Being VC backed isn't a deciding factor for adopting a forge. It's the community that drives adoption.

> I don’t really see GitHub as a whole as a community.

It's basically a social network on top of a source code forge. You have a profile that is individually identifiable, you can open issues and contribute to discussions on pull requests. All this can be tracked back to every individual while they collaborate and make connections while they contribute to each other. How is this not a community?

kelvinjps10•17m ago
Wasn't GitHub initially bootstrapped?
hparadiz•54m ago
I recently got access to the premium version through work and was able to prototype something super legit in a language I don't really code in. It requires a heavy understanding of Linux and I had to rephrase my prompts in a "high level" way. However the result would have taken weeks and I was able to do it in a few days.

That said I would have a hard time justifying paying for it for my personal life because it's really that expensive. I look forward to 10 years from now when the local ML is good enough or free.

WhyNotHugo•53m ago
> During Microsoft's July 30, 2025 earnings call, CEO Satya Nadella said GitHub Copilot continued to exhibit strong momentum and had reached 20 million users.

Considering that they force it upon users and user cannot disable it, this sounds like a worthless metric.

I get an email every month telling me that my Copilot access has been renewed for another month. I'm probably being counted amongst those 20M users.

I could stand at the train station and yell "Cthulhu is our saviour" all day and later claim that the word of Cthulhu reached thousands of people today.

dmd•46m ago
GLENDOWER: I can call spirits from the vasty deep.

HOTSPUR: Why, so can I, or so can any man; But will they come when you do call for them?

daemin•49m ago
I read this article and then looked at my Github and a few other projects and found no issues created by Copilot. As someone else has said they need to be triggered manually, so therefore it's the same sort of problem as with the Curl project bug bounty, where people would be spamming with automatically LLM generated fictional problems. In that case because there's a potential for money to be made, and in the Github copilot case because I guess they're trying to contribute to open source for whatever reason.

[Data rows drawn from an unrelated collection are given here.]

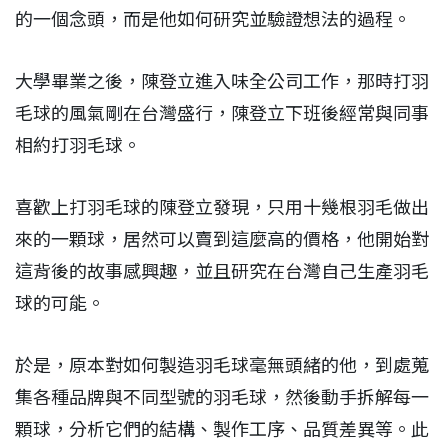
的一個念頭，而是他如何研究並驗證想法的過程。
大學畢業之後，陳登立進入味全公司工作，那時打羽
毛球的風氣剛在台灣盛行，陳登立下班後經常與同事
相約打羽毛球。
喜歡上打羽毛球的陳登立發現，只用十幾根羽毛做出
來的一顆球，居然可以賣到這麼高的價格，他開始對
這背後的故事感興趣，並且研究在台灣自己生產羽毛
球的可能。
於是，原本對如何製造羽毛球毫無頭緒的他，到處蒐
集各種品牌與不同型號的羽毛球，然後動手拆解每一
顆球，分析它們的結構、製作工序、品質差異等。此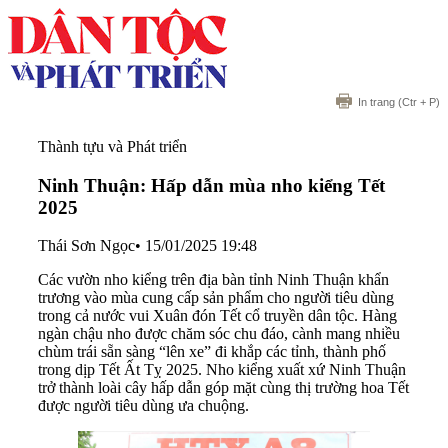
In trang
(Ctr + P)
Thành tựu và Phát triển
Ninh Thuận: Hấp dẫn mùa nho kiểng Tết
2025
Thái Sơn Ngọc
•
15/01/2025 19:48
Các vườn nho kiểng trên địa bàn tỉnh Ninh Thuận khẩn
trương vào mùa cung cấp sản phẩm cho người tiêu dùng
trong cả nước vui Xuân đón Tết cổ truyền dân tộc. Hàng
ngàn chậu nho được chăm sóc chu đáo, cành mang nhiều
chùm trái sẵn sàng “lên xe” đi khắp các tỉnh, thành phố
trong dịp Tết Ất Tỵ 2025. Nho kiểng xuất xứ Ninh Thuận
trở thành loài cây hấp dẫn góp mặt cùng thị trường hoa Tết
được người tiêu dùng ưa chuộng.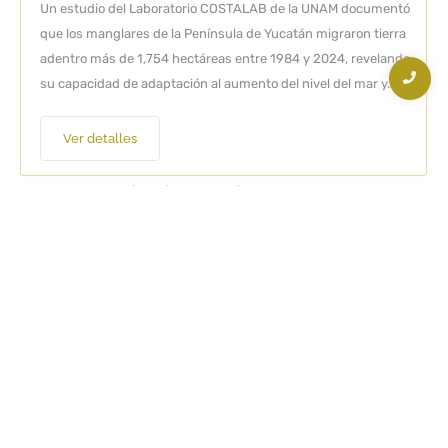
Un estudio del Laboratorio COSTALAB de la UNAM documentó
que los manglares de la Península de Yucatán migraron tierra
adentro más de 1,754 hectáreas entre 1984 y 2024, revelando
su capacidad de adaptación al aumento del nivel del mar y...
Ver detalles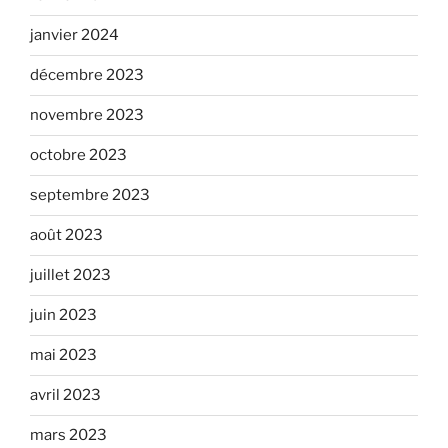
janvier 2024
décembre 2023
novembre 2023
octobre 2023
septembre 2023
août 2023
juillet 2023
juin 2023
mai 2023
avril 2023
mars 2023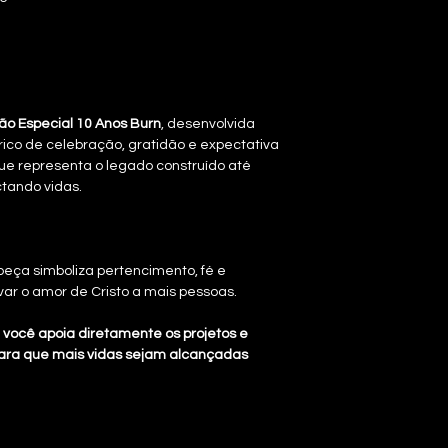
ão Especial 10 Anos Burn
, desenvolvida
ico de celebração, gratidão e expectativa
ue representa o legado construído até
ctando vidas.
eça simboliza pertencimento, fé e
ar o amor de Cristo a mais pessoas.
, você apoia diretamente os projetos e
o para que mais vidas sejam alcançadas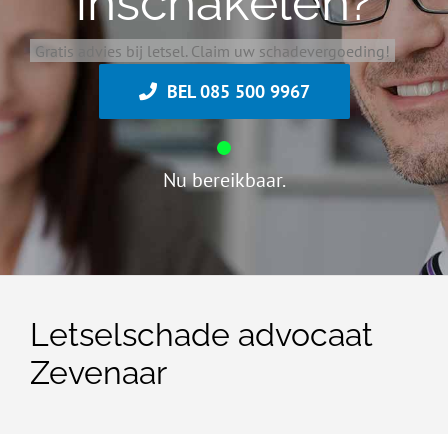
inschakelen?
Gratis advies bij letsel. Claim uw schadevergoeding!
BEL 085 500 9967
Nu bereikbaar.
Letselschade advocaat
Zevenaar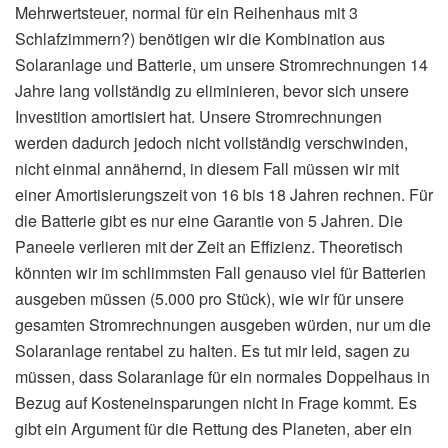
Mehrwertsteuer, normal für ein Reihenhaus mit 3
Schlafzimmern?) benötigen wir die Kombination aus
Solaranlage und Batterie, um unsere Stromrechnungen 14
Jahre lang vollständig zu eliminieren, bevor sich unsere
Investition amortisiert hat. Unsere Stromrechnungen
werden dadurch jedoch nicht vollständig verschwinden,
nicht einmal annähernd, in diesem Fall müssen wir mit
einer Amortisierungszeit von 16 bis 18 Jahren rechnen. Für
die Batterie gibt es nur eine Garantie von 5 Jahren. Die
Paneele verlieren mit der Zeit an Effizienz. Theoretisch
könnten wir im schlimmsten Fall genauso viel für Batterien
ausgeben müssen (5.000 pro Stück), wie wir für unsere
gesamten Stromrechnungen ausgeben würden, nur um die
Solaranlage rentabel zu halten. Es tut mir leid, sagen zu
müssen, dass Solaranlage für ein normales Doppelhaus in
Bezug auf Kosteneinsparungen nicht in Frage kommt. Es
gibt ein Argument für die Rettung des Planeten, aber ein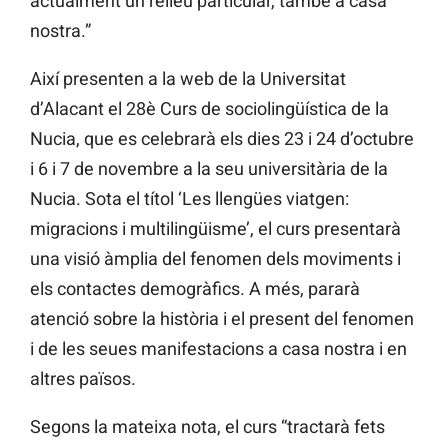
actualment un relleu particular, també a casa
nostra.”
Així presenten a la web de la Universitat
d’Alacant el 28è Curs de sociolingüística de la
Nucia, que es celebrarà els dies 23 i 24 d’octubre
i 6 i 7 de novembre a la seu universitària de la
Nucia. Sota el títol ‘Les llengües viatgen:
migracions i multilingüisme’, el curs presentarà
una visió àmplia del fenomen dels moviments i
els contactes demogràfics. A més, pararà
atenció sobre la història i el present del fenomen
i de les seues manifestacions a casa nostra i en
altres països.
Segons la mateixa nota, el curs “tractarà fets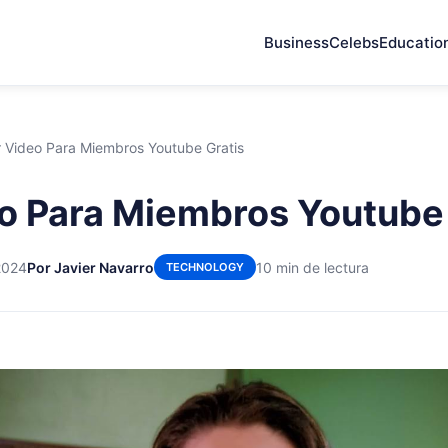
Business
Celebs
Educatio
r Video Para Miembros Youtube Gratis
o Para Miembros Youtube 
2024
Por Javier Navarro
10 min de lectura
TECHNOLOGY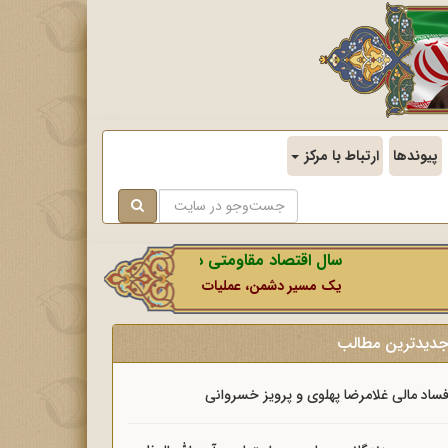
پیوندها
ارتباط با مرکز
سال اقتصاد مقاومتی در سایه وحدت ملی و امنیت ملی.
یک مسیر دشمن، عملیات رسانه‌ای او است که در این ایام بطور خ
دیدترین مطالب
ساد مالی غلامرضا پهلوی و پرویز خسروانی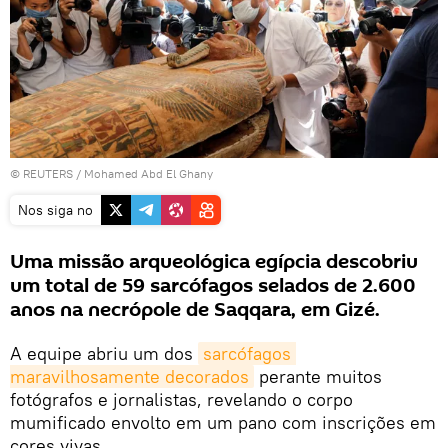
©
REUTERS
/ Mohamed Abd El Ghany
Nos siga no
Uma missão arqueológica egípcia descobriu
um total de 59 sarcófagos selados de 2.600
anos na necrópole de Saqqara, em Gizé.
A equipe abriu um dos
sarcófagos 
maravilhosamente decorados
perante muitos
fotógrafos e jornalistas, revelando o corpo
mumificado envolto em um pano com inscrições em
cores vivas.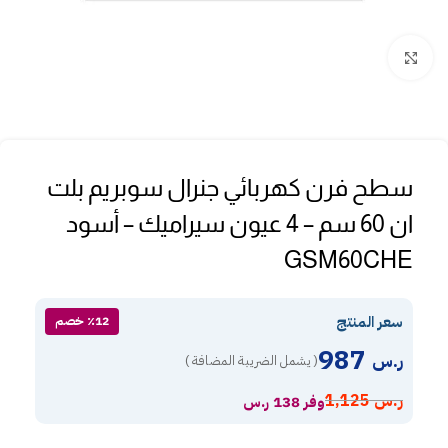
Click to enlarge
سطح فرن كهربائي جنرال سوبريم بلت
ان 60 سم – 4 عيون سيراميك – أسود
GSM60CHE
سعر المنتج
٪12 خصم
987
ر.س
( يشمل الضريبة المضافة )
ر.س
1,125
وفر 138 ر.س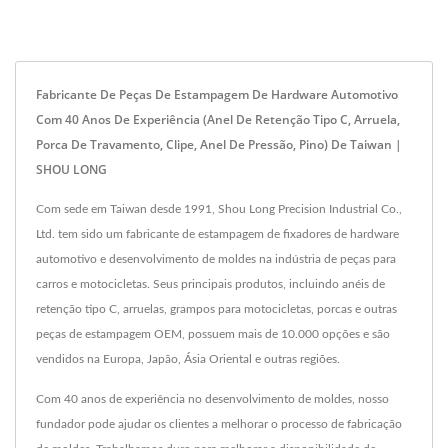
Fabricante De Peças De Estampagem De Hardware Automotivo
Com 40 Anos De Experiência (anel De Retenção Tipo C, Arruela,
Porca De Travamento, Clipe, Anel De Pressão, Pino) De Taiwan |
SHOU LONG
Com sede em Taiwan desde 1991, Shou Long Precision Industrial Co.,
Ltd. tem sido um fabricante de estampagem de fixadores de hardware
automotivo e desenvolvimento de moldes na indústria de peças para
carros e motocicletas. Seus principais produtos, incluindo anéis de
retenção tipo C, arruelas, grampos para motocicletas, porcas e outras
peças de estampagem OEM, possuem mais de 10.000 opções e são
vendidos na Europa, Japão, Ásia Oriental e outras regiões.
Com 40 anos de experiência no desenvolvimento de moldes, nosso
fundador pode ajudar os clientes a melhorar o processo de fabricação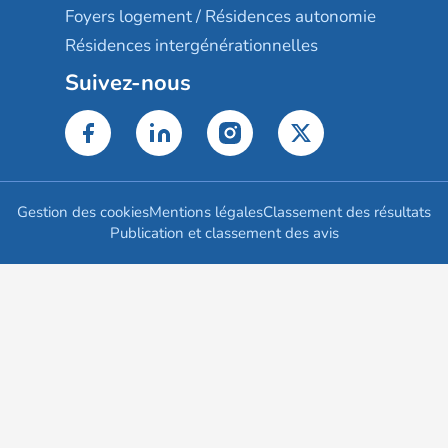
Foyers logement / Résidences autonomie
Résidences intergénérationnelles
Suivez-nous
Gestion des cookies
Mentions légales
Classement des résultats
Publication et classement des avis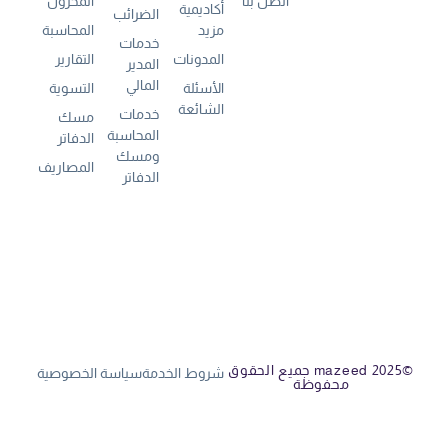
اتصل بنا
المخزون
أكاديمية
الضرائب
مزيد
المحاسبة
خدمات
المدونات
التقارير
المدير
المالي
الأسئلة
التسوية
الشائعة
خدمات
مسك
المحاسبة
الدفاتر
ومسك
المصاريف
الدفاتر
©mazeed 2025 جميع الحقوق
شروط الخدمة
سياسة الخصوصية
محفوظة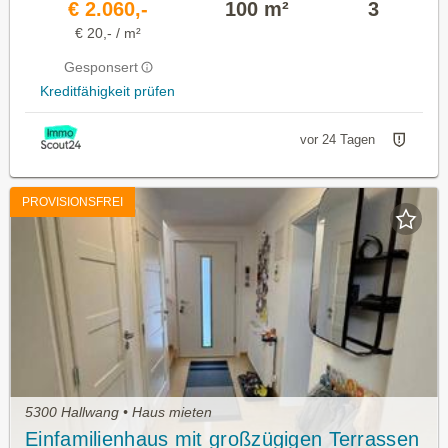
€ 2.060,-
100 m²
3
€ 20,- / m²
Gesponsert
Kreditfähigkeit prüfen
vor 24 Tagen
PROVISIONSFREI
5300 Hallwang • Haus mieten
Einfamilienhaus mit großzügigen Terrassen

As far as Visual Studio Code goes, I've not really used it much but it makes sense since it's Microsoft's free editor, so you will be a product and you will be marketed to. I do use Visual Studio though, and it does show Copilot in the UI by default, but there is an option to "hide Copilot" from the UI which does what is advertised. I will probably remove my important projects from Github though, but mainly so they are not used for LLM training than anything else.

latexr•38m ago
> and in the Github copilot case because I guess they're trying to contribute to open source for whatever reason.

The “whatever reason” can be to build a portfolio to apply for jobs. Or worse, to more quickly build trust to exploit vulnerable projects.

https://www.techdirt.com/2025/09/04/why-powerful-but-hard-to...

the__alchemist•11m ago
Same experience. Does anyone have info on this discrepancy in observations?
daemin•4m ago
I read this article after it was shared on social media by the Codeberg.org account so I though it was a PR piece, as it doesn't mention self hosting at all, just moving to another hosted platform.
bgwalter•21m ago
Corporate overreach like this happens if most open source developers no longer speak up because they want to be hired or retain their positions. They delude themselves if they think that attitude provides them any security. The opposite is the case: corporations will use the sycophants, secretly laugh about them and fire them if they have served their purpose. As in the case of the Google and Microsoft firings of Python core developers.